Bei Tests mit dem Pikosekundenlaser am Fraunhofer INT kann ein Bauteil dagegen in Schritten von Bruchteilen von Mikrometern mit verschiedenen Laserenergien abgetastet werden. Dadurch kann für jede Regionen des Bauteils festgestellt werden, ab welcher Energie ein Teilchen-induzierter Effekt auftritt. Durch die schrittweise Abtastung wird sichergestellt, dass keine relevante Region und die darin auftretenden Effekte übersehen werden. Die Ergebnisse bilden die Grundlage, um an den betroffenen Stellen Schutzmaßnahmen zu treffen und negative Folgen zu vermeiden.

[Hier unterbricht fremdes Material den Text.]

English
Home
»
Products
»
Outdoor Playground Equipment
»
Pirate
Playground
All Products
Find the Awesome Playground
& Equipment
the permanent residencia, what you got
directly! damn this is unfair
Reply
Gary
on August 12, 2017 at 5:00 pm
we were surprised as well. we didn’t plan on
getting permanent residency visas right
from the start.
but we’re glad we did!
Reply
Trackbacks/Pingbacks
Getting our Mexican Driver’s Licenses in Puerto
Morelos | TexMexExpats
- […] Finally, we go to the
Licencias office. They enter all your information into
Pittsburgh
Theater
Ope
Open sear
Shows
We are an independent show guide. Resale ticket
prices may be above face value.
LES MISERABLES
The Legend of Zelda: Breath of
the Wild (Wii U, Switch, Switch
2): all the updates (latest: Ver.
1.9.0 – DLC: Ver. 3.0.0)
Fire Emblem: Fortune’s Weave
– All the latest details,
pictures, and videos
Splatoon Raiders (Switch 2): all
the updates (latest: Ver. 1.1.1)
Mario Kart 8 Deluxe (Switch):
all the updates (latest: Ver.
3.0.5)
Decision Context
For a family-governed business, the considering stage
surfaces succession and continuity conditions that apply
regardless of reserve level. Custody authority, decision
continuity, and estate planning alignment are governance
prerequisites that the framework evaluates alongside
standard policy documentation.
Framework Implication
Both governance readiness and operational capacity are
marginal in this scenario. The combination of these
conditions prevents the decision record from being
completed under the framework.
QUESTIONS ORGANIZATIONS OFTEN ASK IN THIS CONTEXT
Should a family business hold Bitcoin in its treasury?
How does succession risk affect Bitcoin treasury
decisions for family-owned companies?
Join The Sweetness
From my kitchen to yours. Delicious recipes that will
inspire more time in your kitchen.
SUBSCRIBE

Bedrohung für die Luft- und Raumfahrt
Ein Beispiel, wie gravierend die Folgen von SEEs sein können, ist der NASA-Satellit IMAGE. 2005 brachen plötzlich sämtliche Verbindungen zur Kommunikation und Steuerung des Satelliten ab, bis ein kanadischer Funkamateur im Januar 2018 überraschend Signale des bis dato verschollenen Satelliten empfing. Laut der NASA war ein SEE verantwortlich. Auch 2008 bei der Notlandung des Qantas Flug 72 wird ein SEE für den unkontrollierten Sturzflug des Flugzeuges mit 119 Verletzten verantwortlich gemacht. Gerade im Kontext von Innovationen wie elektrischem oder autonomem Fliegen stellen Bedrohungen durch SEEs wie der Abbruch des Funkkontaktes, Ausfälle der Steuerung oder vollständige Systemausfälle eine Herausforderung dar und verlangen nach verstärkten Test- und Schutzmaßnahmen.
Das Fraunhofer INT bietet wissenschaftlich fundierte Analyse- und Bewertungsfähigkeit über das gesamte Spektrum technologischer Entwicklungen. Vertieft wird dieser Überblick durch eigene Fachanalysen und -prognosen auf ausgewählten Technologiegebieten und durch eigene theoretische und experimentelle Arbeiten auf dem Gebiet elektromagnetischer und nuklearer Effekte.